Provider Choice and Continuity for the Treatment of Depression

Abstract
The role of specialist versus generalist providers regularly surfaces in health-care reform debates about costs and quality of care. By changing incentives to seek and deliver care, different payment systems can affect both the probability of initial specialty care and the duration of this patient-provider relationship. The authors compare provider selection (psychiatrist, nonphysician mental-health specialist, general medical provider) and the duration of this relationship among depressed patients in prepaid and fee-for-service plans. Regarding initial care, depressed patients in prepaid plans are significantly less likely to see a psychiatrist and more likely to see a nonphysician mental-health specialist than patients in fee-for-service plans.
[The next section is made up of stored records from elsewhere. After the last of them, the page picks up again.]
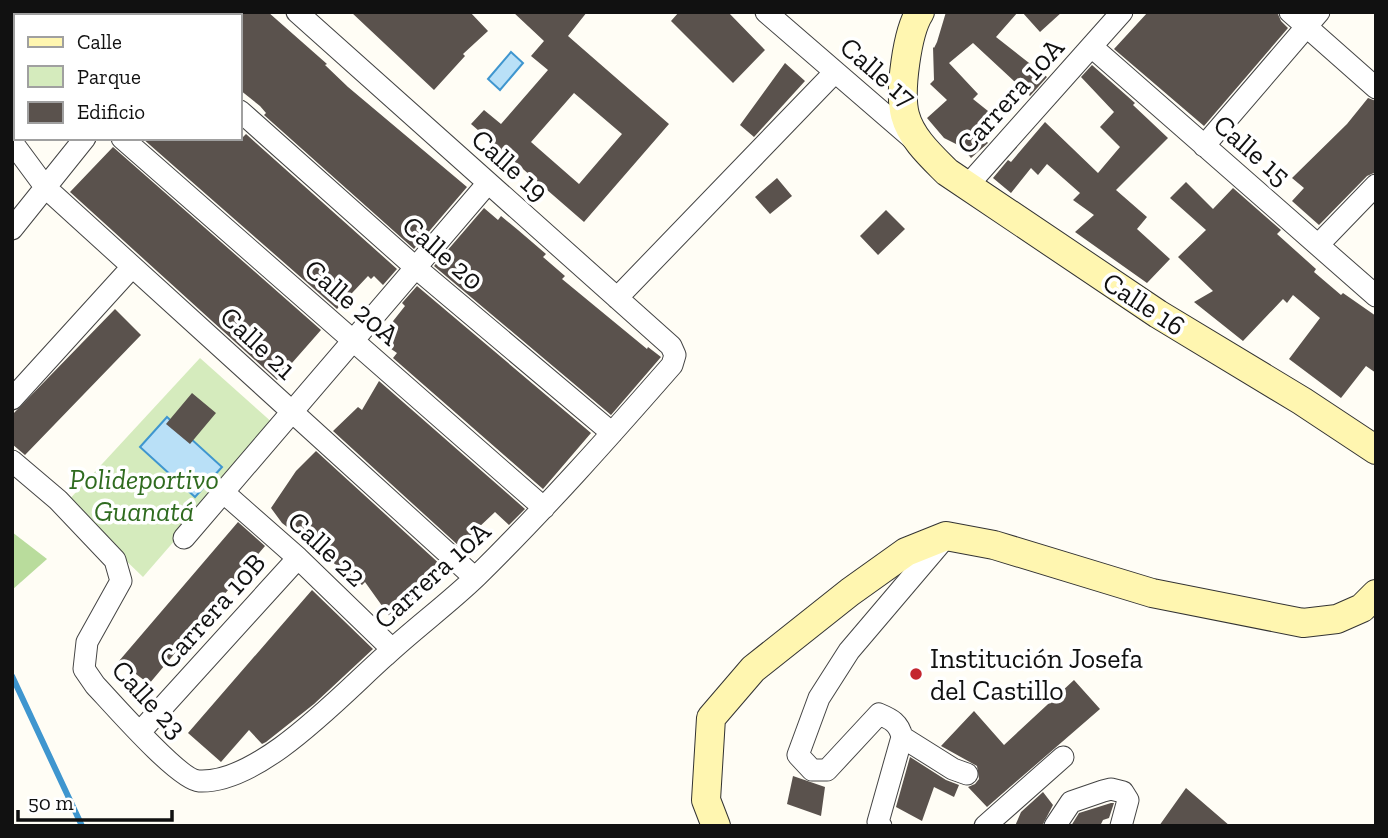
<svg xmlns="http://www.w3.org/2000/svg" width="1388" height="838" font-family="'Zilla Slab',serif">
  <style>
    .green { fill: #d5ebbd }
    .forest { fill: #b9dc9c }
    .water { fill: #b9e0f7; stroke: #3f96cf; stroke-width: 2 }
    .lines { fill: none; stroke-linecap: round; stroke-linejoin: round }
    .stream { stroke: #3f96cf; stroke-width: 6 }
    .building { fill: #5a524d; fill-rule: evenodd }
    .street-casing { stroke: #444; stroke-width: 23 }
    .secondary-casing { stroke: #333; stroke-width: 30 }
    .street { stroke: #fff; stroke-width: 21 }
    .secondary { stroke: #fff6b0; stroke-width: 28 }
    .poi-dot { fill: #c4262e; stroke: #fff; stroke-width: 2.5 }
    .labels { text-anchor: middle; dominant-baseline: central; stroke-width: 7; stroke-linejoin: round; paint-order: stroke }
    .street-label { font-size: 28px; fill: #111; stroke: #fff }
    .park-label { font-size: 28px; font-style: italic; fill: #2f6b1f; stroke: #fff }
    .poi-label { font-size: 28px; fill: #111; stroke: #fff; text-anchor: start }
  </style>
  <rect width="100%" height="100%" fill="#fffdf5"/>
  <!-- green -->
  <path class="green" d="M200,358L275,425L143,577L66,503Z"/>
  <!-- forest -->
  <path class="forest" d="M12,532L47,559L12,590Z"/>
  <!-- water -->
  <path class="water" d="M511,52L523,63L500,90L488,79Z
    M167,417L222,467L195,497L140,447Z"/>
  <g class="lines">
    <!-- stream -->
    <path class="stream" d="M12,676L82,826"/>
  </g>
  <!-- building -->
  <path class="building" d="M240,12H268L327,64L325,65L348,87L467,187L414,249L264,115L266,113L260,106L240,90Z
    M351,12H470L488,31L463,54L465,56L434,90Z
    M513,12H587L568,36L669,124L584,222L471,124L484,110L501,124L548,70L531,56L544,41ZM574,93L622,134L579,184L531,142Z
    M679,12H728L765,50L733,83L671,21Z
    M946,12H1018L996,37L1047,77L1030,96L973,43L949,63L978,94L973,99L993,115L978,132L988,143L971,158L962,147L944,138L927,118L947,100L930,84L934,80L933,47L934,48L937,42Z
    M1022,12H1062L1040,32Z
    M1148,12H1277L1281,21L1288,28L1204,126L1114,49Z
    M785,63L805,81L754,137L740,125Z
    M1092,65L1135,103L1133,105L1168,138L1116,190L1147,217L1137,229L1170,259L1147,283L1075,232L1094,215L1073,200L1080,193L1047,164L1038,175L1031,168L1011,193L993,178L1008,160L1011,162L1045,122L1098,173L1120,147L1100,127L1114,112L1081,77Z
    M1368,98L1376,101V172L1367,176L1319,225L1292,201L1304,188L1292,178L1347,124Z
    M246,134L397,269L383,285L374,276L371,279L368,276L337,309L142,138H242Z
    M113,147L321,330L277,380L70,192Z
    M777,178L792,196L770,214L755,197Z
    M1186,182L1213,209L1233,188L1281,230L1277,234L1316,269L1314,272L1341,295L1343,293L1376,316V373L1366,366L1341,398L1289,359L1320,318L1293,295L1287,303L1283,299L1243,341L1194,302L1213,291L1178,257L1206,230L1170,198Z
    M484,208L498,220L501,216L518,230L546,254L543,257L565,276L562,279L647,349L648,347L661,357L611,415L434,266Z
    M886,210L905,229L878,255L860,236Z
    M417,286L591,433L543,489L393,358L397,353L378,340L405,306L402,303Z
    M115,309L141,335L25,455L12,444V415Z
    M379,381L525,509L509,525L495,512L459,546L333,431L358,407L362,410Z
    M192,393L216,413L190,444L166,424Z
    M316,451L443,567L418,594L420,596L395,624L365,582L362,585L282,523L271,508L296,471Z
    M238,522L265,546L149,684L119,661Z
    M312,590L373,649L314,704L266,742L262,744L249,730L221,762L188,733Z
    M1074,680L1100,709L987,807L968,787L975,784L979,779L977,766L941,746L974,711L1004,745Z
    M910,757L946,780L959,785L954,797L934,787L922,821L896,807Z
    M793,776L825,787L821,816L787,804Z
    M1186,788L1230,826H1159Z
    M1043,792L1053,805L1042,826H1015L1021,812Z
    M1111,803H1114L1109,818L1103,820L1100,826H1071L1079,813Z"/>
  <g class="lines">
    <defs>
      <path id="street" d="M99,12L101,16
        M766,12L913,139
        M1290,12L1376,88
        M194,16L197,12
        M1092,47L1376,296
        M240,111L415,267L612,433
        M122,138L544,508
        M12,142L46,188L475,578
        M1204,146L1319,12
        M968,185L1122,12
        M12,229L85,138
        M1318,245L1376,185
        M617,298L835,72
        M12,399L132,267
        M12,461L58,500L115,560L121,581L87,642L84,669L95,685C112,703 179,780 199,781C260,784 341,695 385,656C415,628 448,604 477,576C545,509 609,437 672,365L675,355L671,346L297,12
        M223,492L298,558L392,649
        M184,538L488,183
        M140,732L298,558
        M902,737L953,769L967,774
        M881,826L878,822L902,737C899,723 891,719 879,714L827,770H812L798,755L819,698L849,651L945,538
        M985,826L1063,757
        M1055,826L1071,802L1103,791L1111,789L1123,792L1128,800L1121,826"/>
      <path id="secondary" d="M920,12C907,32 899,92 905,115C911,138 931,156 947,172L1158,314L1302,401L1376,450
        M716,826L706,800L711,718L753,669L850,592L906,552L946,536L994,545L1152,593L1303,623L1337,619L1362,608L1376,594"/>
    </defs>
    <!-- street casing -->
    <use href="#street" class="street-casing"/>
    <!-- secondary casing -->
    <use href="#secondary" class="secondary-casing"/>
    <!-- street -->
    <use href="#street" class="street"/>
    <!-- secondary -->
    <use href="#secondary" class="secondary"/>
  </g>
  <!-- markers -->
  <circle class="poi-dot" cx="916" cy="674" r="7"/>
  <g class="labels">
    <!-- street labels -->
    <g class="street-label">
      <text transform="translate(878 72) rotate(41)">Calle 17</text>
      <text transform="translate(1010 96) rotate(-48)">Carrera 10A</text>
      <text transform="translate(1252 150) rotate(41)">Calle 15</text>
      <text transform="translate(510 165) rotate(42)">Calle 19</text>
      <text transform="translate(443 253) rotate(41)">Calle 20</text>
      <text transform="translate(352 302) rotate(41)">Calle 20A</text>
      <text transform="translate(1144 304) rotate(33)">Calle 16</text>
      <text transform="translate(258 343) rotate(43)">Calle 21</text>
      <text transform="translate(327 549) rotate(43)">Calle 22</text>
      <text transform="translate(432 575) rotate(-42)">Carrera 10A</text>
      <text transform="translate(212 611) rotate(-48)">Carrera 10B</text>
      <text transform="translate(149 699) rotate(47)">Calle 23</text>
    </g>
    <!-- park labels -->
    <g class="park-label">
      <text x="144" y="479">Polideportivo<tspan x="144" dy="32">Guanatá</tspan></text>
    </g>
    <!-- poi labels -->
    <g class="poi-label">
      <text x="930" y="658">Institución Josefa<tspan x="930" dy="32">del Castillo</tspan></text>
    </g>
  </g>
  <!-- border -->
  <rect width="1388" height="838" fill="none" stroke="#111111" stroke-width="28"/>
  <!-- legend -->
  <rect x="14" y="14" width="228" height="126" fill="#ffffff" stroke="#a0a0a0" stroke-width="2"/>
  <rect x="28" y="37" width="35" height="10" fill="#fff6b0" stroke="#a0a0a0" stroke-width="2"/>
  <text x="77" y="49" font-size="21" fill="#111111">Calle</text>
  <rect x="28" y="66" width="35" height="21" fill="#d5ebbd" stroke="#a0a0a0" stroke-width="2"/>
  <text x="77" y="84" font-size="21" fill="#111111">Parque</text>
  <rect x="28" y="102" width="35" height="21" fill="#5a524d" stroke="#a0a0a0" stroke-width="2"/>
  <text x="77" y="119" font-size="21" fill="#111111">Edificio</text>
  <!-- scale -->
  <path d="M18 810v10h154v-10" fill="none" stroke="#111111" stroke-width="3.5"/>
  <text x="28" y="810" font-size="21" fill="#111111" stroke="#ffffff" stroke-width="5" paint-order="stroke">50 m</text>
</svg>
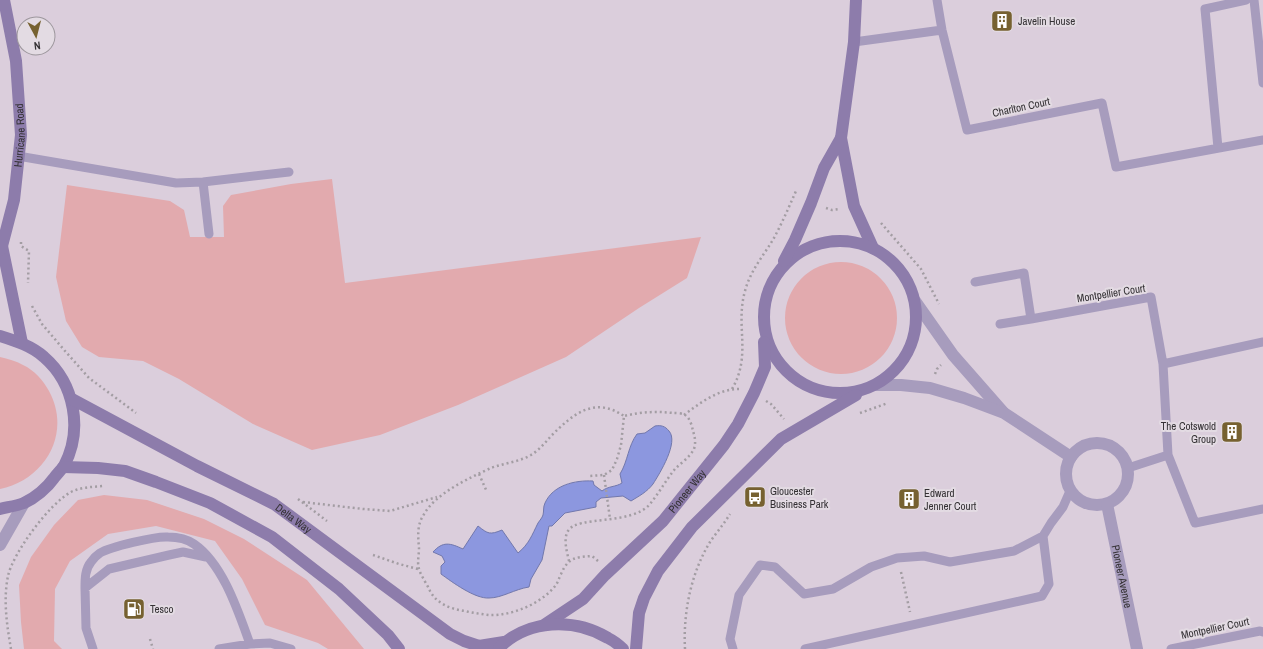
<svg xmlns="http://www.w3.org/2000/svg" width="1263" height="649" font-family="'Archivo Narrow',sans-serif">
	<rect width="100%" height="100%" fill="#e3dbe3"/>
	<path fill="#dbcedc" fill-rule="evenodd" d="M0 0H1263V649H0ZM24 24H48V48H24Z"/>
	<path fill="#e2aaae" d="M332 179 345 283 701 237 687 278 639 308 566 357 458 405 380 435 312 450 253 424 179 379 143 361 99 357 82 347 66 321 56 277 67 185 170 201 184 210 190 237H224L223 206 231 195 291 184Z
		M785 318a56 56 0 1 1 112 0a56 56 0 1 1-112 0Z
		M0 357C8 359 16 361 23 365 34 370 43 380 49 391 72 433 45 480 0 489Z
		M104 495 147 500 204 519 244 539 307 580 364 649H328L318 643 265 625 242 579 215 541 156 526 108 534 70 561 55 589 54 641 62 649H24L21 622 19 585 31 557 54 525 78 500Z"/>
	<path fill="#8c97df" stroke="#7278ac" d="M655 426C661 425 665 426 669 431 679 442 660 473 653 484 647 492 639 496 631 501L623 496 601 498 596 502V507L565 513 552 526H549L542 560 531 579 529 587C515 589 502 598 489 598 475 599 452 582 441 574V566L445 562 442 556 433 552C443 541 450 543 463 549L478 526C488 534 490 535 502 530L518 553C529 544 532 535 538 523 540 520 542 518 543 515 544 511 543 507 545 503 553 485 575 480 593 481L594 485 602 491C608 486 616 487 622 483L620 474C628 461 628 446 637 434L645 433Z"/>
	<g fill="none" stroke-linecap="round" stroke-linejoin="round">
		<path stroke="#a39da3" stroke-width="2.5" stroke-dasharray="2 3" stroke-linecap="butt" d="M826 208 832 210 839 209
			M881 223 921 269 939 304
			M21 242V246L29 251 28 283
			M32 306 42 324 65 351 89 378 136 413
			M935 374 937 369 941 365
			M732 389C752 355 735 326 745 291 750 271 764 255 774 238 782 223 789 207 796 191
			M766 401 771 404 784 419
			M860 413 888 403
			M684 415C700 403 718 389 739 389
			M479 474 487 492
			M604 475 610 519
			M298 499 327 521
			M303 502 363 509 390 511 437 497
			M373 555 399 564 418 569
			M569 561C567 552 563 539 568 531 577 515 631 526 650 504 659 493 666 480 675 469 681 463 690 457 694 449 696 443 695 437 693 431 692 426 690 418 685 415 682 413 676 413 673 413 656 411 641 412 624 416L621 445 617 459 612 470 604 475 589 476
			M598 561 592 556C575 557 568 558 561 574 559 578 558 582 556 585 541 604 512 616 489 615 481 614 473 613 465 611 451 609 437 604 430 591 427 584 421 576 419 569 417 563 419 555 419 548 418 537 417 525 423 516 434 494 469 478 491 468 504 463 519 462 531 455 539 450 545 443 551 436 573 414 594 396 624 416
			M901 572 910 612
			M150 639 153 649
			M11 649C7 626 3 600 8 576 13 553 49 504 71 492 81 487 92 487 103 486
			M685 649C683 613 691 573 710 542 716 533 724 524 730 514"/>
		<path stroke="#a79cbd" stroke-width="9" d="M937 0 942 30 967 130 1102 103 1116 167 1263 140
			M1254 0 1263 83
			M854 42 942 30
			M1218 148 1205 9 1246 0
			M18 156 176 183 203 182 289 172
			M203 182 209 234
			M975 282 1024 273 1031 319 1151 297 1163 364
			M1000 324 1031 319
			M1263 342 1163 364 1168 455 1195 523 1263 509
			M1128 468 1168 455
			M85 588C85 579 85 569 91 562 93 559 97 555 100 553 110 547 155 536 168 537 176 537 187 539 194 544 223 564 238 611 250 644
			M93 649 86 628 85 588 109 569 169 555 183 552 206 557
			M219 649 250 644 270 643 291 649
			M733 649 730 639 739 595 760 565 775 567 804 594 833 589 871 567 897 558 924 556 950 562 1014 551 1043 536 1051 523 1063 507 1070 491
			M805 649 1042 596 1049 584 1043 536
			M1171 649 1260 631 1263 632"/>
		<g stroke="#a79cbd" stroke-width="12">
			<path d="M915 301 953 355 1003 412"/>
			<path d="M877 385H901L930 388 964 398 1004 413 1071 457"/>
			<circle cx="1097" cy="474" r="31"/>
			<path id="s1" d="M1107 504 1137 649"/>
			<path d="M0 545 24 503"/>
		</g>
		<g stroke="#8d7cab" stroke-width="12">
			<path d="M856 0 854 42 841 138 854 206 873 248"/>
			<circle cx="840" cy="317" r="76"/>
			<path d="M2 246 22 343"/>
			<path id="s2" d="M0 250 2 246 14 200 21 135 16 61 4 0"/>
			<path d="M784 261 795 240 811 203 824 168 841 138"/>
			<path d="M0 336C16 341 32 346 44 357 75 384 83 430 64 466 61 470 57 474 54 478 47 488 35 498 24 503 16 506 8 507 0 509"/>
			<path id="s3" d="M72 399 197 466 274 504 450 634 464 641 479 646 504 642"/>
			<path d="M63 467 98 468 125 471 156 482 210 503 272 537 339 589 388 635 399 649"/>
			<path id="s4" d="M544 625 583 599 605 575 663 521 724 445 738 424 754 393 765 367 764 342"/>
			<path d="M499 648C528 619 574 618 608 638 614 641 618 644 623 649"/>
			<path d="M636 649 639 613 644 598 658 571 692 527 781 439 856 395"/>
		</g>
	</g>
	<defs>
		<g id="building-square" transform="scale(1.15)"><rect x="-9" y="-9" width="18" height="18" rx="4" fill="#766130" stroke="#e3dbe3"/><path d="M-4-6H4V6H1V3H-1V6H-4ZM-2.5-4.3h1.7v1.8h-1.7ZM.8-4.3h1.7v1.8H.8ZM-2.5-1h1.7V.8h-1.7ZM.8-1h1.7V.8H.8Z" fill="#fff"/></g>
		<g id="bus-square" transform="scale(1.15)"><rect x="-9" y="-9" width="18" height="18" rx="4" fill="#766130" stroke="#e3dbe3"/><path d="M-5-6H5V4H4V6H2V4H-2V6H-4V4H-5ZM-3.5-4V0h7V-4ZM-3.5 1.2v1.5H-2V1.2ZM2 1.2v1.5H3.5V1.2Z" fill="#fff"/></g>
		<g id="fuel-square" transform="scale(1.15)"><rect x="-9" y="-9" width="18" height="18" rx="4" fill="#766130" stroke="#e3dbe3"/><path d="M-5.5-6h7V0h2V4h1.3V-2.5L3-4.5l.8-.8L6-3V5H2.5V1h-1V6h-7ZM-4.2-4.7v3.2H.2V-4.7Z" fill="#fff"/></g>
	</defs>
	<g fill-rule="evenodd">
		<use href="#building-square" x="1002" y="21"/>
		<use href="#building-square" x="1232" y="432"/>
		<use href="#bus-square" x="755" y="497"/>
		<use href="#building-square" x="909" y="499"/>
		<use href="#fuel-square" x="134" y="609"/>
	</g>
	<g text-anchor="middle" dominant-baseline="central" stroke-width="4" stroke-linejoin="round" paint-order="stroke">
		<g font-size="11" fill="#343134" stroke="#e3dbe3" text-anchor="start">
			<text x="1018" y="21">Javelin House</text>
			<text x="1216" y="426" text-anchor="end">The Cotswold<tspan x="1216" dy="13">Group</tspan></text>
			<text x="770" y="491">Gloucester<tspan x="770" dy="13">Business Park</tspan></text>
			<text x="924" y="493">Edward<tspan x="924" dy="13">Jenner Court</tspan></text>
			<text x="150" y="609">Tesco</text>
		</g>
		<g font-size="11" fill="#343134" stroke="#e3dbe3">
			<text transform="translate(1021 107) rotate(-12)">Charlton Court</text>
			<text stroke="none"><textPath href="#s2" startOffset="117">Hurricane Road</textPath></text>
			<text transform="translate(1111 293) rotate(-9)">Montpellier Court</text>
			<text stroke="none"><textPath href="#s4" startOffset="197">Pioneer Way</textPath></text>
			<text stroke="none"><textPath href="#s3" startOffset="252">Delta Way</textPath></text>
			<text stroke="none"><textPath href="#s1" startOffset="74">Pioneer Avenue</textPath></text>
			<text transform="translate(1215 628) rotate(-12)">Montpellier Court</text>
		</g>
	</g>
	<g transform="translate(36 36) rotate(173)"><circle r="19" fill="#e3dbe3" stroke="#9d979d"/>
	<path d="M0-3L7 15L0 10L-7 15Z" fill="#766130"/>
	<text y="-6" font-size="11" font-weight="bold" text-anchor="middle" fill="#343134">N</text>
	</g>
</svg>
Although the mix of providers differs, patient demographic and clinical characteristics have similar effects on specialty in both payment systems, ie, there are no differences in who gets specialty care by type of payment, but in how many get specialty care. The average duration of a patient-provider relationship is significantly shorter in prepaid plans. Durations are significantly shorter for patients of both psychiatrists and general medical providers in prepaid plans, but do not differ by payment type for nonphysician therapists. In both payment systems, patients of nonphysician providers end the relationship sooner than patients of psychiatrists or general medical providers. Although the authors find provider switching to be associated significantly with discontinuing antidepressant medication, there is no significant direct effect on patient health outcomes.